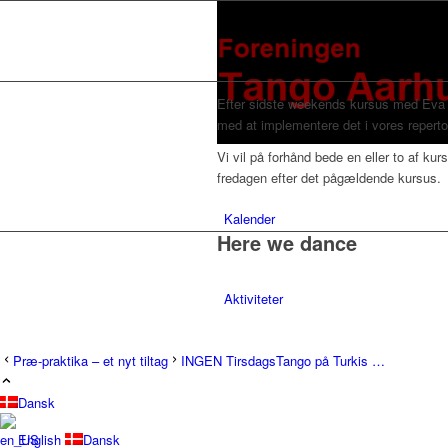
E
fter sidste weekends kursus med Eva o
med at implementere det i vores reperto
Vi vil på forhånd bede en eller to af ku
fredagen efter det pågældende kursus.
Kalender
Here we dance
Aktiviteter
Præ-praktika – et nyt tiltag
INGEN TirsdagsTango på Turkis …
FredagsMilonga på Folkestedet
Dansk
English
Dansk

Goal of the exercise: Would you give the data above again word for word, skipping any images?

Response to this task:
E
fter sidste weekends kursus med Eva o
med at implementere det i vores reperto
Vi vil på forhånd bede en eller to af ku
fredagen efter det pågældende kursus.
Kalender
Here we dance
Aktiviteter
Præ-praktika – et nyt tiltag
INGEN TirsdagsTango på Turkis …
FredagsMilonga på Folkestedet
Dansk
English
Dansk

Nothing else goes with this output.